Influence of Applied Discharge Voltage and Gas Flow Rate on Nickel Plasma Jet Parameters Diagnosed by Optical Emission Spectroscopic Technique

Abstract

Abstract: In this work, we measure the plasma parameters by using an AC high-voltage power supply that generates a non-thermal plasma jet system at atmospheric pressure. A  nickel (Ni) metal strip, with dimensions of 1.5 × 10 cm², was connected to the anode electrode of the AC power supply. This nickel strip was immersed in a flask with a small amount of distilled water positioned below the plasma plume nozzle. Optical emission spectroscopy (OES) was used to diagnose the plasma system at different argon gas flow rates (1-5 L/min) and varying applied voltage values (11-15 kV).

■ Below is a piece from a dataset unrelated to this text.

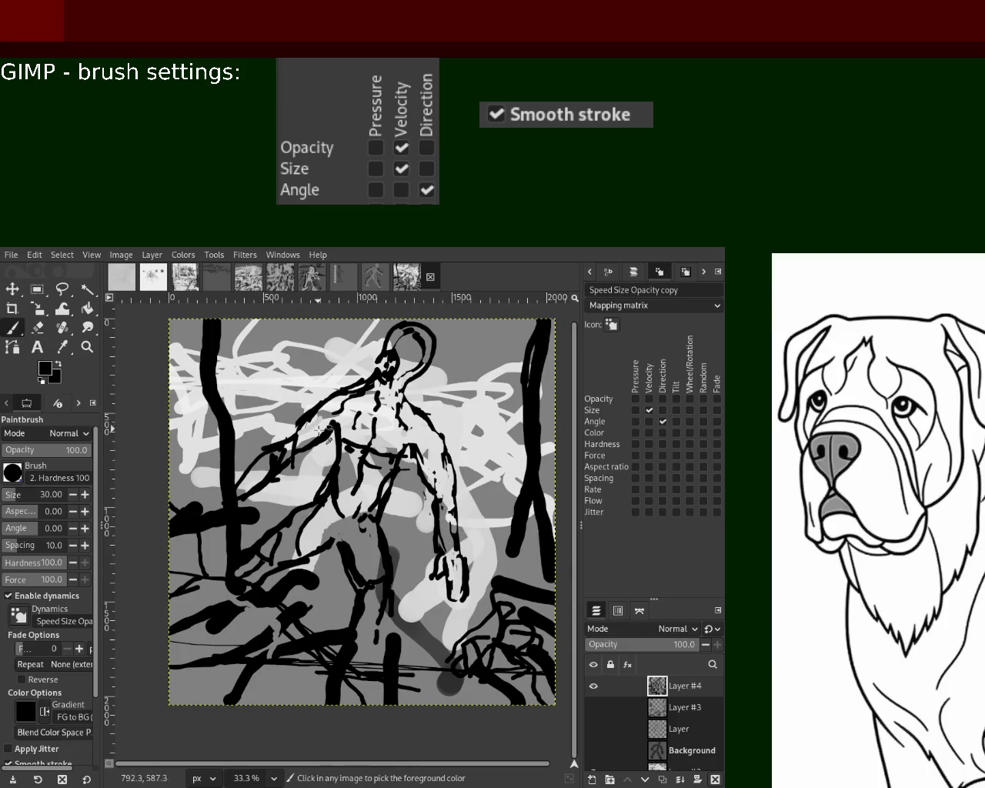
{"action": "left_click", "coordinate": [320, 430], "text": "ctrl"}
{"action": "left_click", "coordinate": [349, 448]}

It is significant to know the processes accompanying plasma generation to measure their parameters which include the electron temperature (T_e), electron number density (n_e) of the plasma, Debye length (λ_D), and plasma frequency (f_p). Our results showed an increase in the intensity of spectral lines with the increase in applied discharge voltage (11-15 kV). The maximum peak for ArI was observed at a wavelength of 811.531 nm, and the maximum peaks for nickel (Ni) were observed at wavelengths of 285.21 and 519.70 nm. Also, the results indicated a gradual increase in electron temperature (T_e) and electron density (n_e) values at the applied voltage of 0.403-0.468 eV. Likewise, the electron density (n_e) was in the range of (11.486-13.851) × 10¹⁷ cm^-3.